So I'm working on a dungeon crawl ruleset in the vain of Heroquest/Warhammer Quest and the ilk. As such it involves moving around a board, fighting monsters and buying new weapons and equipment between games.
In addition I wanted to bring in some lite roleplay elements such as experience levels, players growing stronger as they progress through games. As such each 'adventurer' a player can choose has 3 core attributes (so far, I'm thinking of a fourth) - Strength, Agility, Mind is what I'm calling them for the moment.
So taking heroquest as my main inspiration, roll a number of attacking dice, 4, 5's are hits, 6's are critical hits, opposition rolls dice in defense and needs 5, 6's to block hits.
I came up with the following ideas to tie strength and different weaponry to how effective they are in combat. The main goal is to give players a sense of progression, without inflating the 'dice pool' to heavily.

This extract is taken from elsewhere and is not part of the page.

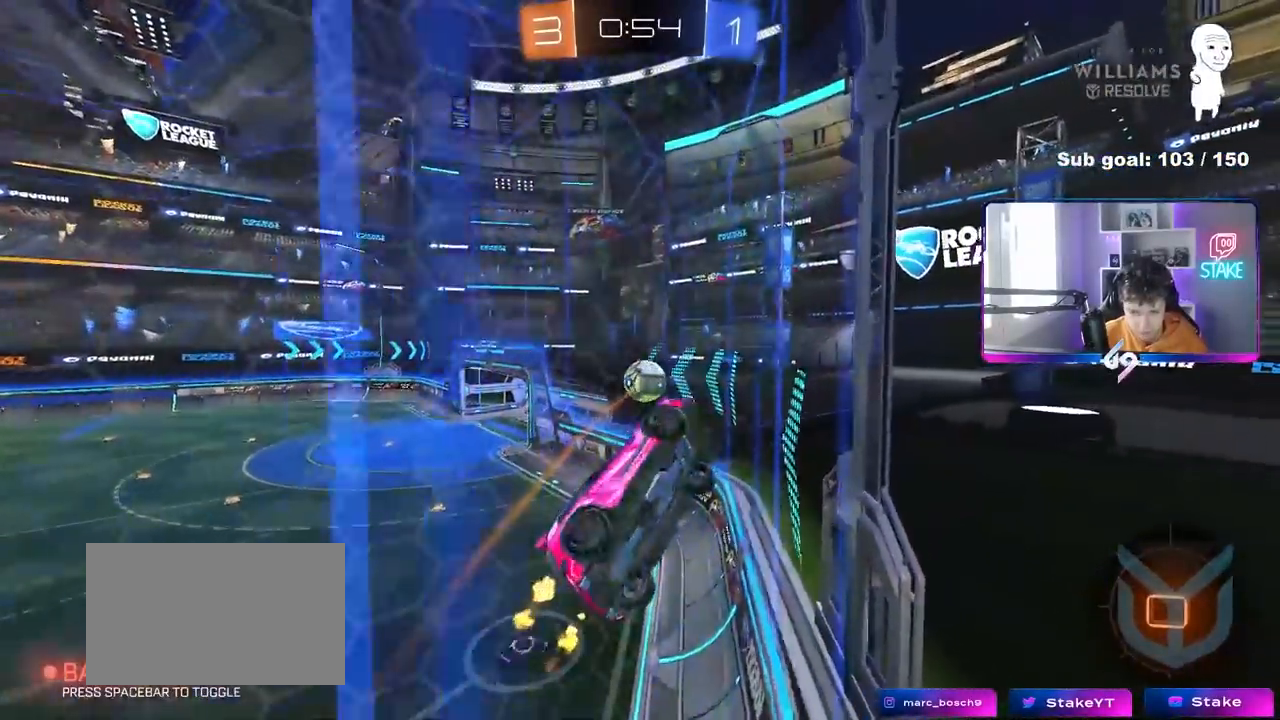
{"keys": ["a", "w"], "mouse": [], "mouse_move": "still", "events": [[17, "shift", "up"], [250, "shift", "down"], [350, "shift", "up"]]}
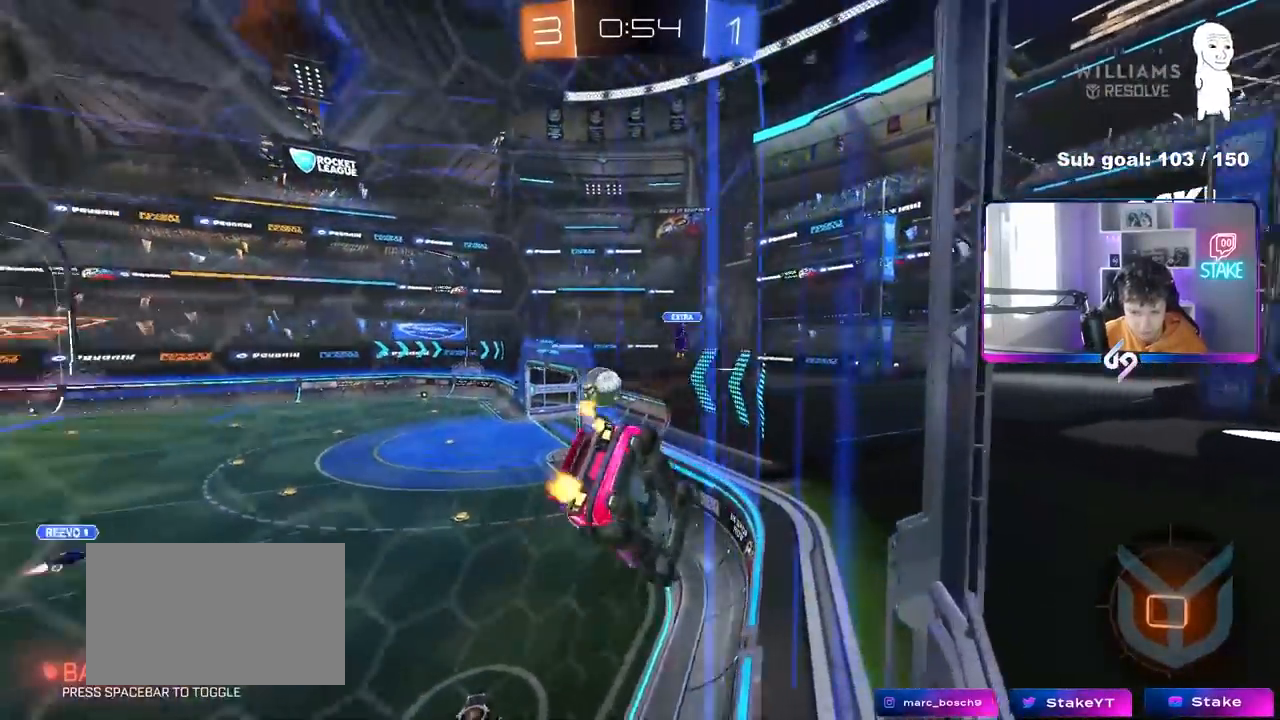
{"keys": ["a", "w"], "mouse": [], "mouse_move": "still", "events": []}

So on this chart you cross refence your weapon to your strength, this shows how many dice you roll. I was planning on having weapon cards have a mini table (basically a single row showing how strength effects THAT weapons damage). Weapons do have other attributes ontop of this, but as a means to determine what you roll I was hoping this made sense.
Some feedback didn't care for it though (no playtesting yet).
The next alternative was all weapons had a fixed dice value, so a short sword is say 3, a battle axe is 5, etc. And some what D&D'sque your strength attribute would apply a 'bonus' via this table.
The final alternative I came up with is that the dice rolled in an attack are based directly off an adventurer's strength and are modified by a the weapon used. -1 Unarmed, 0 Light Weapons (Daggers, Staves), +1 Medium Weapons (Short Swords, Maces, Spears), +2 Heavy Weapons (Broad Swords, Halberds) and +3 Two-Handed weapons (Battle-Axes, Great Swords). The problem with this one is it hits my first concern of inflating the dice pool a bit to much.
Any feedback/suggestions would be great, and if a particular mechanic appeals more than the others.
Edit: Sorry, not up on how images and formatting work out on this forum.
I'll be honest. The D&D style damage difference is supposed to be a feature, I wanted to have that feeling of getting different weapons provides a rewarding boost - to capture that aspect of an RPG.
There is actually some rules for edged, blunt, piercing, but I was leaving those out of the post for the moment.